Und so einen richtigen Gänsehautmoment gab es auch?

Ja, beim Pokalfinale in Berlin. Wir warteten vor dem Einlaufen am Marathontor hinter einer Wand, die sich dann 30 Sekunden später öffnete. Die Atmosphäre im Stadion war unglaublich. Dieser Moment, das war wirklich Gänsehaut pur, und die Erinnerung daran zaubert mir immer noch ein Lächeln ins Gesicht.

Mit etwas Abstand darf man das ja wahrscheinlich sagen: Gab es Lieblingsvereine oder Lieblingsarenen?

Nein, das gab es in der Tat nicht. Wir haben uns überall wohl gefühlt, wurden stets mit Respekt empfangen, und auch die Rahmenbedingungen, beispielsweise die Schiedsrichterkabinen, unterscheiden sich auch nicht großartig.

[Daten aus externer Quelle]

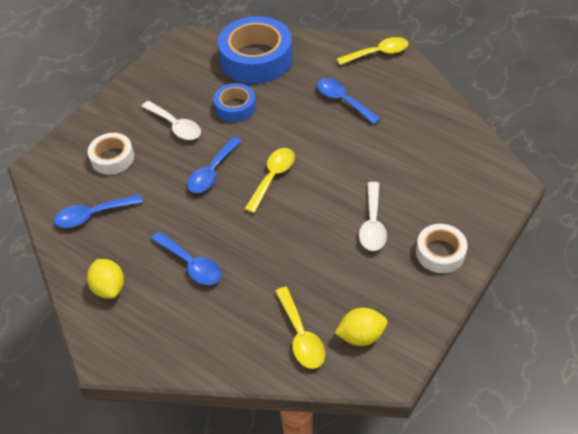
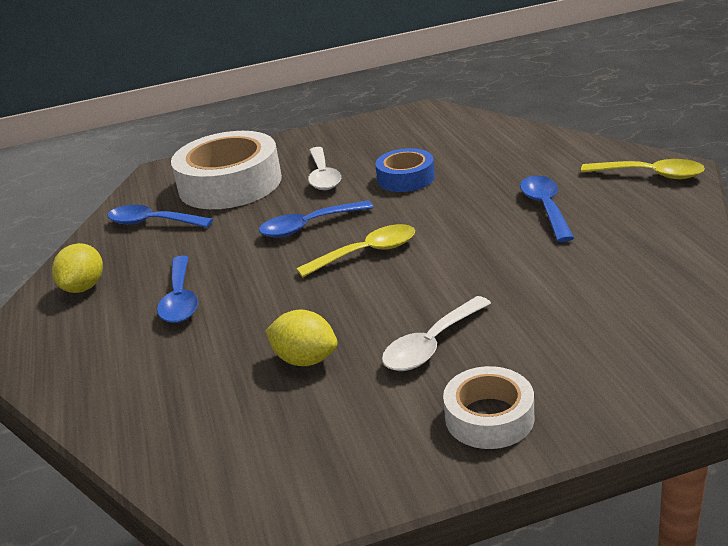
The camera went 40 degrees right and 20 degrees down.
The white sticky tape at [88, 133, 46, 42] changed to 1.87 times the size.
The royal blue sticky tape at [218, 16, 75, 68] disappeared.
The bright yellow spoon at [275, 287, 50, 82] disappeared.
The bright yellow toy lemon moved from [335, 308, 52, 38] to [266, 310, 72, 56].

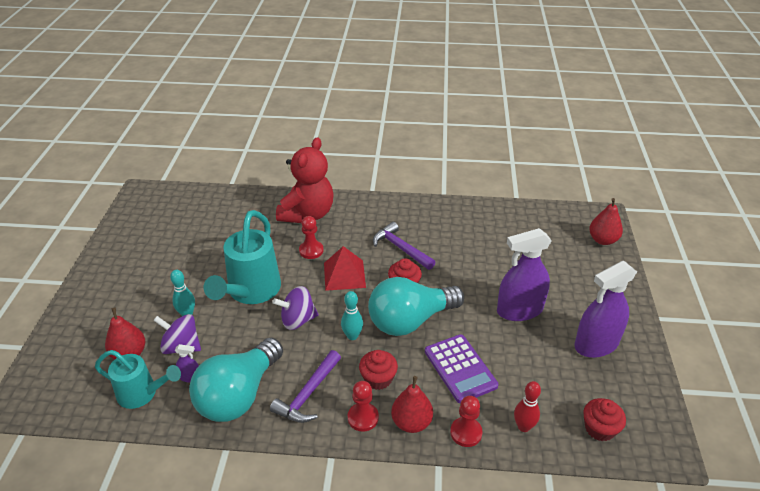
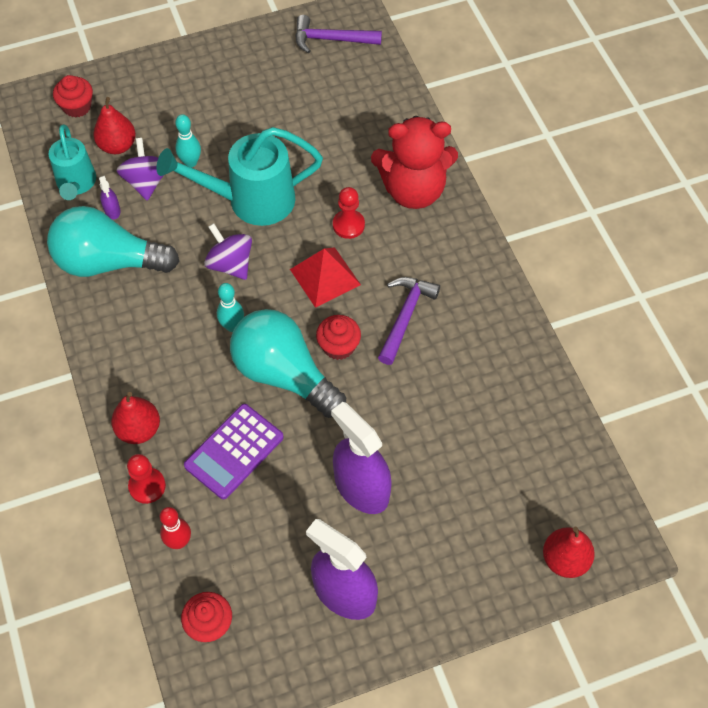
The camera went 65 degrees right and 20 degrees up.
The royal purple claw hammer moved from [270, 350, 71, 73] to [295, 15, 87, 38].
The red game pawn at [348, 381, 31, 51] disappeared.
The red muffin moved from [359, 350, 39, 40] to [53, 75, 40, 43].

In Mitteltal werden Sie an der Linie von zwei Jungschiedsrichtern des SV Mitteltal-Obertal begleitet. Was raten sie diesen, um es auch mal nach oben zu schaffen?

Sie sollen immer dranbleiben und stets offen für konstruktive Gespräche und Ratschläge sein. Wichtig ist, nie den Spaß zu vergessen und immer daran zu denken, warum man als Schiedsrichter begonnen hat.

Zur Person

Bundesliga
Knut Kircher, Jahrgang 1969, war Schiedsrichter des TSV Hirschau. Ab 1997 gehörte er dem DFB-Schiedsrichterkader an. Seit 1998 leitete er Spiele der 2. Fußball-Bundesliga. Ab der Saison 2001/02 war er Schiedsrichter in der 1. Bundesliga, 2004 wurde er Fifa-Schiedsrichter. Seine Bundesliga-Premiere feierte er am 8. September 2001 beim Heimspiel des TSV 1860 München gegen den 1. FC Nürnberg.

Länderspiele und Pokal
Das erste A-Länderspiel unter seiner Leitung war das WM-Qualifikationsspiel zwischen Andorra und Rumänien. Höhepunkt seiner Schiedsrichterkarriere war das DFB-Pokalfinale 2008 in Berlin zwischen Borussia Dortmund und dem FC Bayern München. 2011 leitete er auch den Supercup zwischen Schalke 04 und Borussia Dortmund.

Bilanz
2012 wurde Kircher zum Schiedsrichter des Jahres gewählt. Am 14. Mai 2016 beendete er nach Erreichen der Altersgrenze mit der Partie FC Bayern München gegen Hannover 96 seine aktive Schiedsrichterlaufbahn. Knut Kircher leitete insgesamt 244 Bundesliga- und 128 Zweitligaspiele. Dazu zwölf Länderspiele und 23 Europapokalpartien.